One limitation of our study is the very small sample size. Although the results were statistically significant, given that the observed effect was small, it is quite possible that the findings were just a result of selection bias, i.e. the findings represented just the differences between the two study groups rather than the effect of marking of peer marking. However, as this was not a predesigned study and therefore the students did not know that their peer assessment would ever be evaluated, the obtained findings may be robust. In a prospective study, the knowledge that their peer marking will be evaluated might have introduced bias in the student marking (Hawthorne effect).
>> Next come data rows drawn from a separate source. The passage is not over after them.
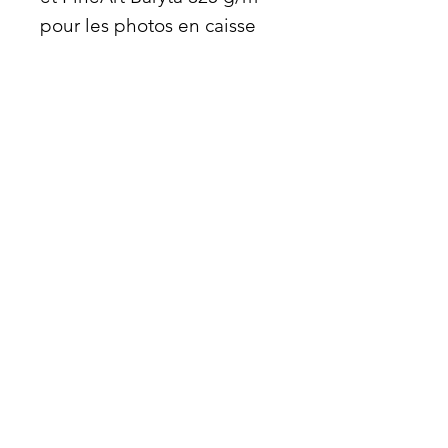
pour les photos en caisse
us.
Passe-partout blanc, fenêtre
au dos avec signature du
photographe.
Série limitée à 30
exemplaires.
atrayoux@gmail.com
© 2025 par ATRAYOUX
Rejoindre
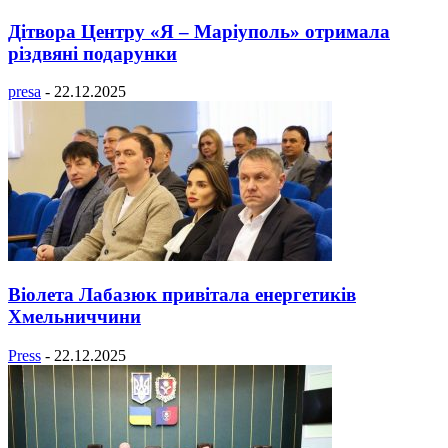
Дітвора Центру «Я – Маріуполь» отримала
різдвяні подарунки
presa
-
22.12.2025
Віолета Лабазюк привітала енергетиків
Хмельниччини
Press
-
22.12.2025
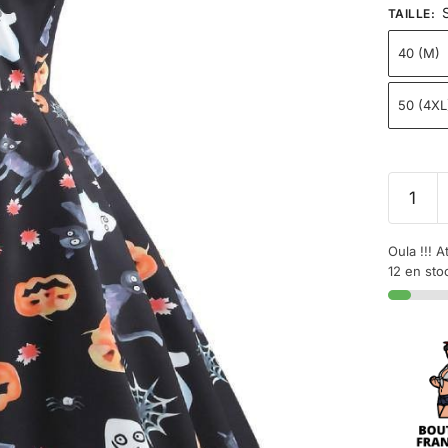
TAILLE
:
40 (M)
50 (4XL
Oula !!! A
12 en sto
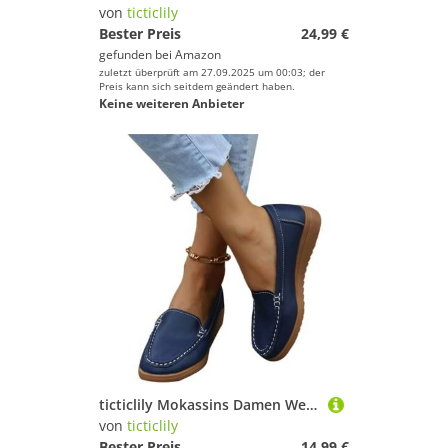
von
ticticlily
Bester Preis
24,99 €
gefunden bei
Amazon
zuletzt überprüft am 27.09.2025 um 00:03; der
Preis kann sich seitdem geändert haben.
Keine weiteren Anbieter
ticticlily Mokassins Damen Weiches Leder Halbschuhe rutschfest Loafers Slipper Flache Lauflernschuhe Bootsschuhe B Blau 39 EU
von
ticticlily
Bester Preis
14,99 €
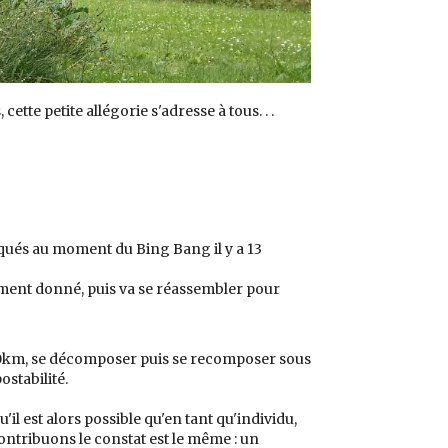
ette petite allégorie s'adresse à tous. . .
iqués au moment du Bing Bang il y a 13
ent donné, puis va se réassembler pour
200km, se décomposer puis se recomposer sous
ostabilité.
l est alors possible qu'en tant qu'individu,
ontribuons le constat est le même : un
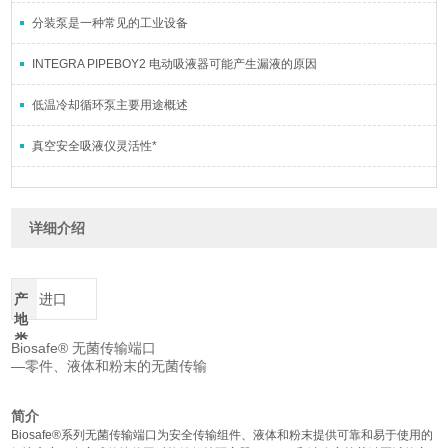
分装泵是一种常见的工业设备
INTEGRA PIPEBOY2 电动吸液器可能产生漏液的原因
低温冷却循环泵主要用途概述
真空安全吸液仪灵活性*
详细介绍
产
进口
地
类
Biosafe® 无菌传输端口
别
—零件、液体和粉末的无菌传输
简介
Biosafe®系列无菌传输端口为安全传输组件、液体和粉末提供可靠和易于使用的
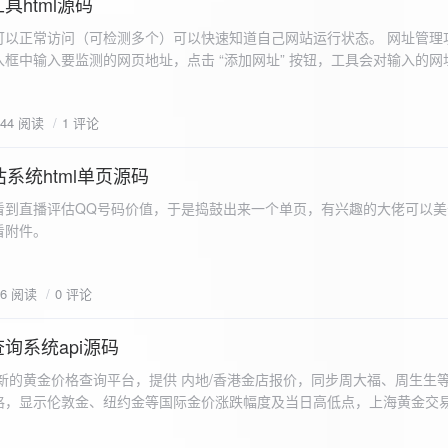
具html源码
以正常访问（可检测多个）可以快速知道自己网站运行状态。 网址管理功
框中输入要监测的网页地址，点击 “添加网址” 按钮，工具会对输入的网
址会被添加到左侧面板的列表中，并且列表项后有 “删除” 按钮。删除网
个网址后面都有一个 “删除” 按钮，点击该按钮可以将对应的网址从监测
644 阅读
1 评论
框中移除该网址选项。筛选网址：右侧面板有一个 “筛选网址” 的下拉框
选，只显示该网址的监测日志，也可以选择 “全部” 来显示所有网址的监
间隔：用户可以在输入框中设置监测间隔时间（单位为秒），默认值为 60 
系统html单页源码
开始监测” 按钮，工具会立即对所有已添加的网址进行一次检测，之后按照
看到直播评估QQ号码价值，于是捣鼓出来一个单页，有兴趣的大佬可以美
击 “停止监测” 按钮可停止监测。重试机制：在进行网址检测时，如果请
下，详细源码可查看附件。
，若重试后仍失败，则记录错误日志。日志记录与显示功能。 日志记录： 
网址的状态（正常或异常）、响应时间、时间戳以及错误信息（若有）。
组中，当日志数量超过 1000 条时，会移除最早的日志记录。日志显示：右侧
06 阅读
0 评论
后的监测日志，正常状态的日志为黑色，异常状态的日志为红色。日志会
息。
询系统api源码
新的黄金价格查询平台，提供 内地/香港金店报价，同步周大福、周生生
格，显示伦敦金、纽约金等国际金价涨跌幅度及当日高低点，上海黄金交
据，通过动态图表直观展示黄金价格趋势变化，所有数据均从第三方API
持移动端自适应显示。 index.html部分 !DOCTYPE html...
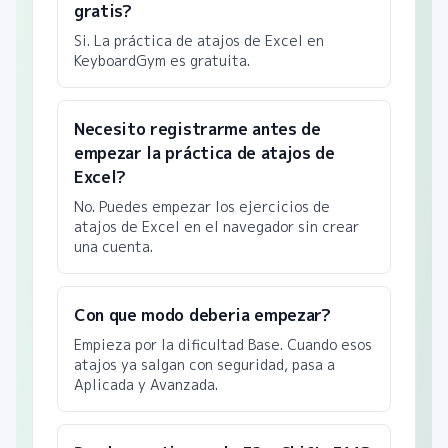
gratis?
Si. La práctica de atajos de Excel en
KeyboardGym es gratuita.
Necesito registrarme antes de
empezar la práctica de atajos de
Excel?
No. Puedes empezar los ejercicios de
atajos de Excel en el navegador sin crear
una cuenta.
Con que modo deberia empezar?
Empieza por la dificultad Base. Cuando esos
atajos ya salgan con seguridad, pasa a
Aplicada y Avanzada.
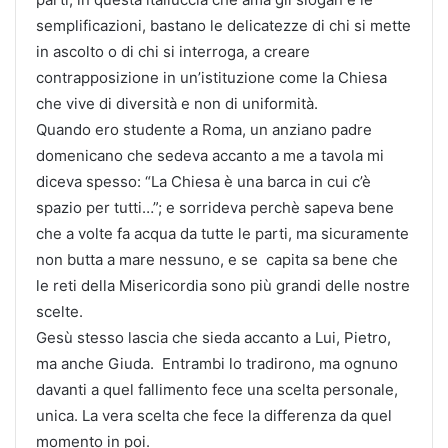
semplificazioni, bastano le delicatezze di chi si mette
in ascolto o di chi si interroga, a creare
contrapposizione in un’istituzione come la Chiesa
che vive di diversità e non di uniformità.
Quando ero studente a Roma, un anziano padre
domenicano che sedeva accanto a me a tavola mi
diceva spesso: “La Chiesa è una barca in cui c’è
spazio per tutti…”; e sorrideva perchè sapeva bene
che a volte fa acqua da tutte le parti, ma sicuramente
non butta a mare nessuno, e se capita sa bene che
le reti della Misericordia sono più grandi delle nostre
scelte.
Gesù stesso lascia che sieda accanto a Lui, Pietro,
ma anche Giuda. Entrambi lo tradirono, ma ognuno
davanti a quel fallimento fece una scelta personale,
unica. La vera scelta che fece la differenza da quel
momento in poi.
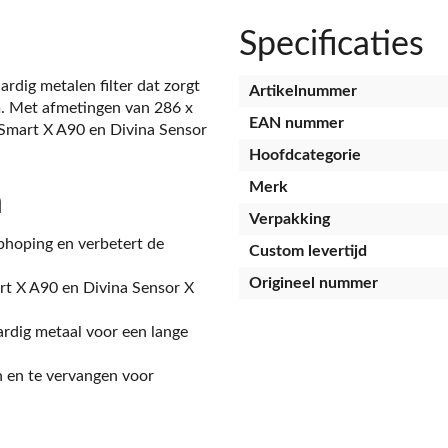
Specificaties
rdig metalen filter dat zorgt
Artikelnummer
em. Met afmetingen van 286 x
EAN nummer
 Smart X A90 en Divina Sensor
Hoofdcategorie
Merk
n
Verpakking
hoping en verbetert de
Custom levertijd
Origineel nummer
t X A90 en Divina Sensor X
dig metaal voor een lange
n en te vervangen voor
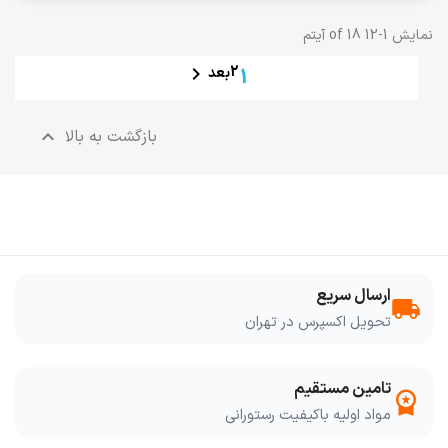
نمایش 1-12 of 18 آیتم

2
بعد
1
بازگشت به بالا

ارسال سریع
local_shipping
تحویل اکسپرس در تهران
تامین مستقیم
workspace_premium
مواد اولیه باکیفیت رستورانی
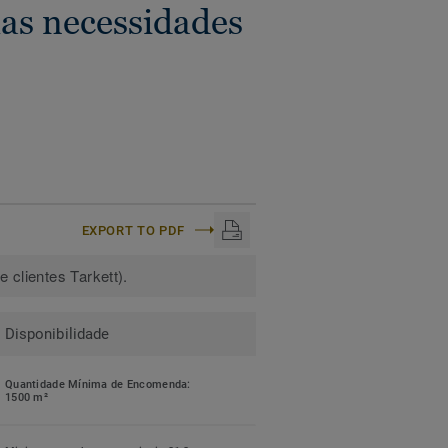
as necessidades
EXPORT TO PDF
 clientes Tarkett).
Disponibilidade
Quantidade Mínima de Encomenda:
1500 m²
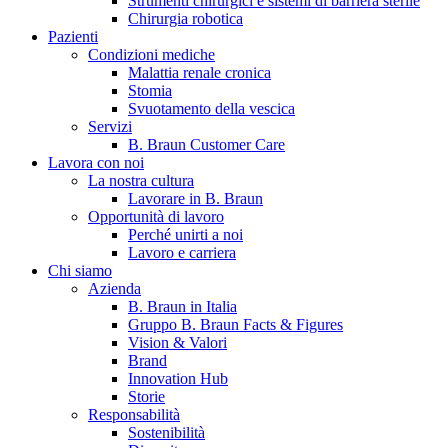
Strumenti chirurgici e sistemi di barriera sterile
Chirurgia robotica
Pazienti
Condizioni mediche
Malattia renale cronica
Stomia
Svuotamento della vescica
Servizi
B. Braun Customer Care
Lavora con noi
La nostra cultura
B. Braun in Italia
Lavorare in B. Braun
Opportunità di lavoro
Scopri chi siamo ed entra nel mondo di B. Braun in Italia: 4
Perché unirti a noi
sedi, 4 aziende, più di 700 dipendenti e un Centro di
Lavoro e carriera
Eccellenza a livello globale.
Chi siamo
Azienda
B. Braun in Italia
Gruppo B. Braun Facts & Figures
Vision & Valori
Brand
Innovation Hub
Storie
Responsabilità
Sostenibilità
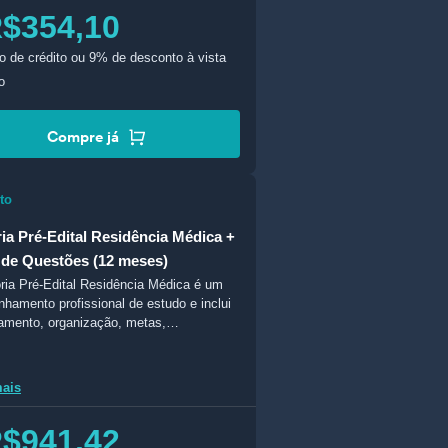
$354,10
o de crédito
ou 9% de desconto à vista
o
Compre já
to
ia Pré-Edital Residência Médica +
de Questões (12 meses)
ria Pré-Edital Residência Médica é um
hamento profissional de estudo e inclui
jamento, organização, metas,
amento e comunicação com mentores.
mais
$941,42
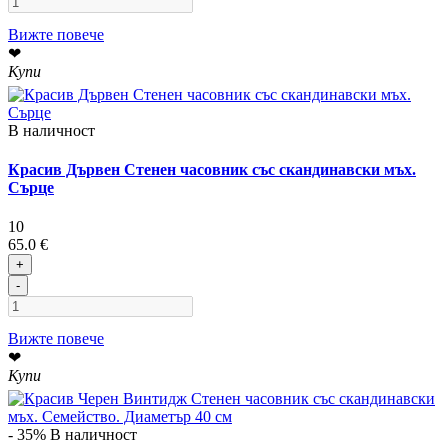
Вижте повече
❤
Купи
В наличност
Красив Дървен Стенен часовник със скандинавски мъх.
Сърце
10
65.0 €
+
-
Вижте повече
❤
Купи
- 35%
В наличност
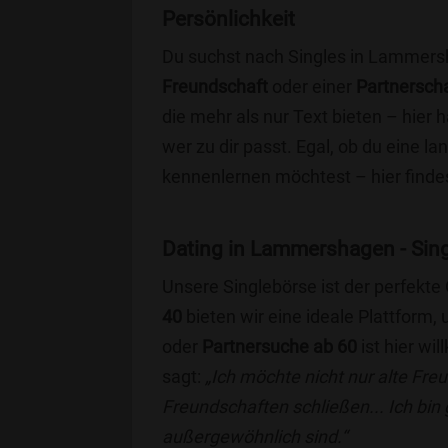
Persönlichkeit
Du suchst nach Singles in Lammers
Freundschaft
oder einer
Partnersch
die mehr als nur Text bieten – hier h
wer zu dir passt. Egal, ob du eine l
kennenlernen möchtest – hier findes
Dating in Lammershagen - Singl
Unsere Singlebörse ist der perfekte
40
bieten wir eine ideale Plattform
oder
Partnersuche ab 60
ist hier wi
sagt:
„Ich möchte nicht nur alte Fr
Freundschaften schließen... Ich bin
außergewöhnlich sind.“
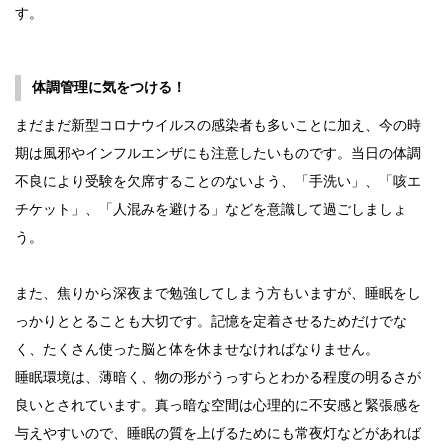
す。
体調管理に気をつける！
まだまだ新型コロナウイルスの感染者も多いことに加え、今の時
期は風邪やインフルエンザにも注意したいものです。当日の体調
不良により受験を欠席することのないよう、「手洗い」、「咳エ
チケット」、「人混みを避ける」などを意識して過ごしましょ
う。
また、焦りから深夜まで勉強してしまう方もいますが、睡眠をし
っかりととることも大切です。記憶を定着させるためだけでな
く、たくさん使った脳と体を休ませなければなりません。
睡眠環境は、薄暗く、物の形がうっすらとわかる程度の明るさが
良いとされています。真っ暗な空間は心理的に不安感と緊張感を
与えやすいので、睡眠の質を上げるためにも常夜灯などがあれば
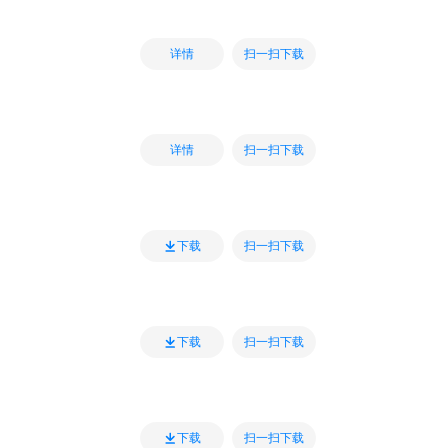
扫一扫下载
详情
扫一扫下载
详情
扫一扫下载
下载
扫一扫下载
下载
扫一扫下载
下载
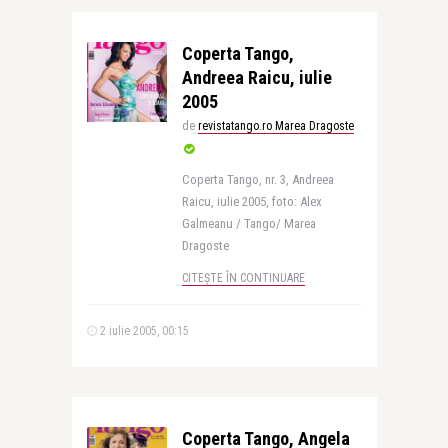
Coperta Tango,
Andreea Raicu, iulie
2005
de
revistatango.ro Marea Dragoste
Coperta Tango, nr. 3, Andreea
Raicu, iulie 2005, foto: Alex
Galmeanu / Tango/ Marea
Dragoste
CITEȘTE ÎN CONTINUARE
2 iulie 2005, 00:15
Coperta Tango, Angela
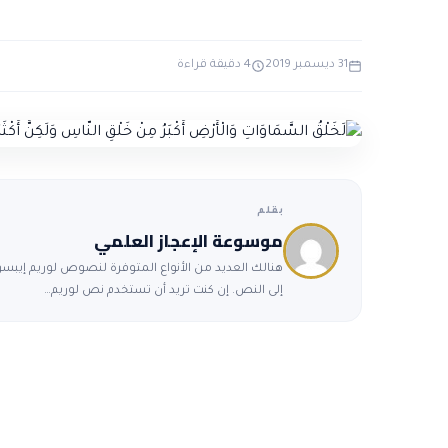
31 ديسمبر 2019
4 دقيقة قراءة
بقلم
موسوعة الإعجاز العلمي
هنالك العديد من الأنواع المتوفرة لنصوص لوريم إيبسوم
إلى النص. إن كنت تريد أن تستخدم نص لوريم…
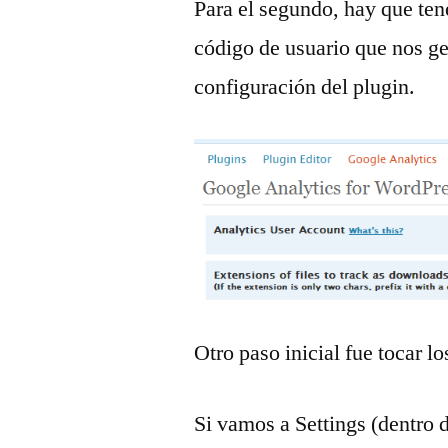
Para el segundo, hay que ten
código de usuario que nos gen
configuración del plugin.
Otro paso inicial fue tocar l
Si vamos a Settings (dentro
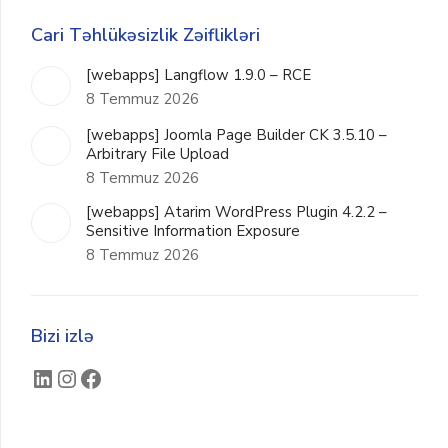
Cari Təhlükəsizlik Zəiflikləri
[webapps] Langflow 1.9.0 – RCE
8 Temmuz 2026
[webapps] Joomla Page Builder CK 3.5.10 –
Arbitrary File Upload
8 Temmuz 2026
[webapps] Atarim WordPress Plugin 4.2.2 –
Sensitive Information Exposure
8 Temmuz 2026
Bizi izlə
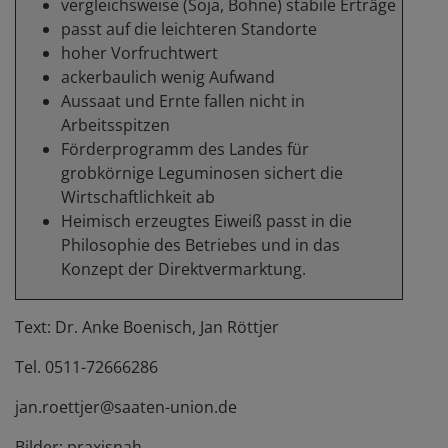
vergleichsweise (Soja, Bohne) stabile Erträge
passt auf die leichteren Standorte
hoher Vorfruchtwert
ackerbaulich wenig Aufwand
Aussaat und Ernte fallen nicht in
Arbeitsspitzen
Förderprogramm des Landes für
grobkörnige Leguminosen sichert die
Wirtschaftlichkeit ab
Heimisch erzeugtes Eiweiß passt in die
Philosophie des Betriebes und in das
Konzept der Direktvermarktung.
Text: Dr. Anke Boenisch, Jan Röttjer
Tel. 0511-72666286
jan.roettjer@saaten-union.de
Bilder: praxisnah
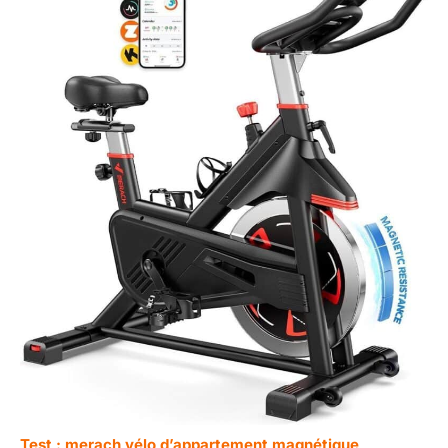
Test : merach vélo d’appartement magnétique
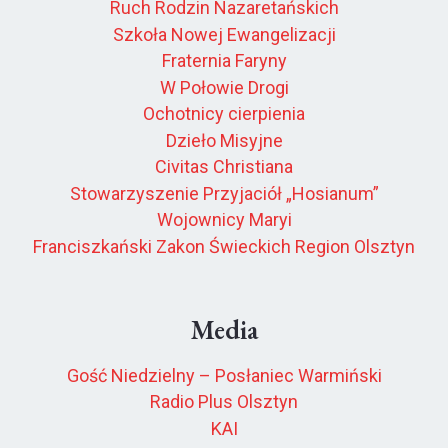
Ruch Rodzin Nazaretańskich
Szkoła Nowej Ewangelizacji
Fraternia Faryny
W Połowie Drogi
Ochotnicy cierpienia
Dzieło Misyjne
Civitas Christiana
Stowarzyszenie Przyjaciół „Hosianum”
Wojownicy Maryi
Franciszkański Zakon Świeckich Region Olsztyn
Media
Gość Niedzielny – Posłaniec Warmiński
Radio Plus Olsztyn
KAI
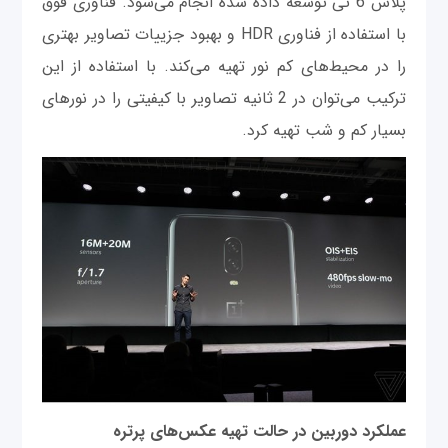
پلاس 6 تی توسعه داده شده انجام می‌شود. فناوری فوق
با استفاده از فناوری HDR و بهبود جزییات تصاویر بهتری
را در محیط‌های کم نور تهیه می‌کند. با استفاده از این
ترکیب می‌توان در 2 ثانیه تصاویر با کیفیتی را در نورهای
بسیار کم و شب تهیه کرد.
عملکرد دوربین در حالت تهیه عکس‌های پرتره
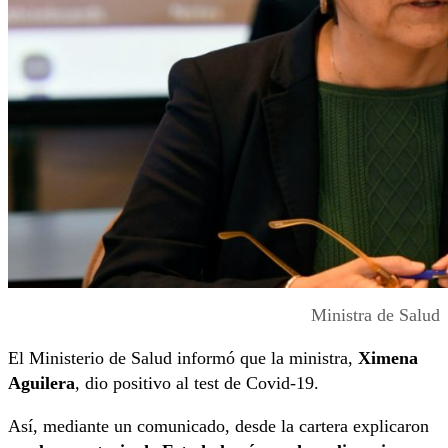
Ministra de Salud
El Ministerio de Salud informó que la ministra,
Ximena
Aguilera
, dio positivo al test de Covid-19.
Así, mediante un comunicado, desde la cartera explicaron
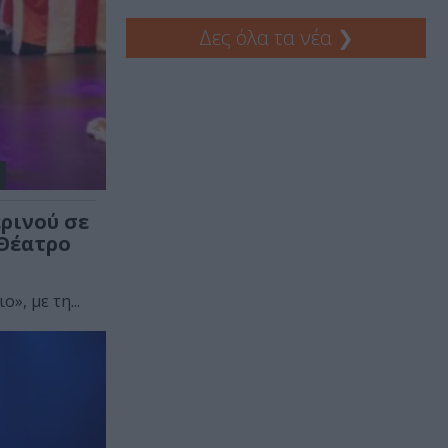
Δες όλα τα νέα
❯
ερινού σε
 Θέατρο
», με τη...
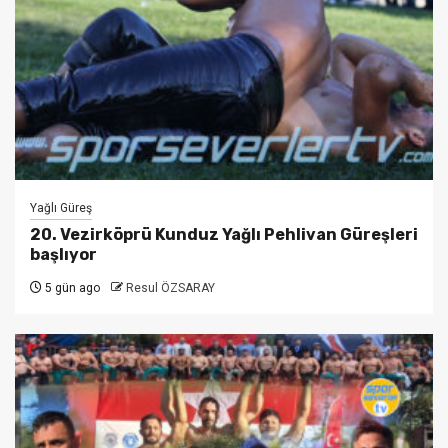
Yağlı Güreş
20. Vezirköprü Kunduz Yağlı Pehlivan Güreşleri
başlıyor
5 gün ago
Resul ÖZSARAY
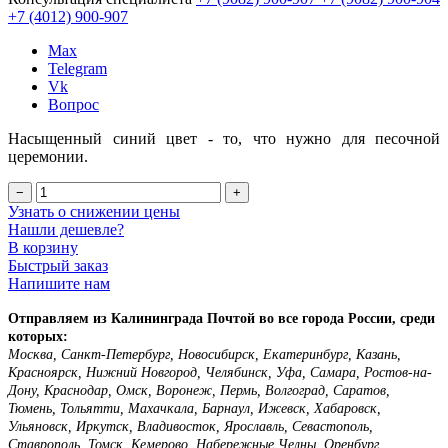
+7 (4012)
900-907
Max
Telegram
Vk
Вопрос
Насыщенный синий цвет - то, что нужно для песочной
церемонии.
−
+
Узнать о снижении цены
Нашли дешевле?
В корзину
Быстрый заказ
Напишите нам
Отправляем из Калининграда Почтой во все города России, среди
которых:
Москва, Санкт-Петербург, Новосибирск, Екатеринбург, Казань,
Красноярск, Нижний Новгород, Челябинск, Уфа, Самара, Ростов-на-
Дону, Краснодар, Омск, Воронеж, Пермь, Волгоград, Саратов,
Тюмень, Тольятти, Махачкала, Барнаул, Ижевск, Хабаровск,
Ульяновск, Иркутск, Владивосток, Ярославль, Севастополь,
Ставрополь, Томск, Кемерово, Набережные Челны, Оренбург,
When trying to successfully implement peer marking in educational settings some general practical recommendations should be followed [15]. Students’ prior experience with peer assessment must be considered. For example, first-year students are less likely to have experienced peer marking compared with postgraduates. The students should be informed before the start of the course that peer marking is part of the assessment process. This can be highlighted in the course’s description and/or explained during the first session. Formative assessments should be incorporated to familiarize students with the assessment process and performance criteria. Peer marking should be performed in an anonymized way. Concerns regarding bias and unfair marking should be discussed and measures to prevent this should be provided. For example that peer marks are assessed as outlined in this study and that peer marking contributes only part of the final mark.

Conclusions

This pilot retrospective study has shown that marking of summative peer assessment only has a small effect on marking performance. In particular, top students benefited from the introduction of assessment of peer marking. One conclusion from this study is that further investigations are required to confirm this retrospective study, which has the possibility of small sample size error.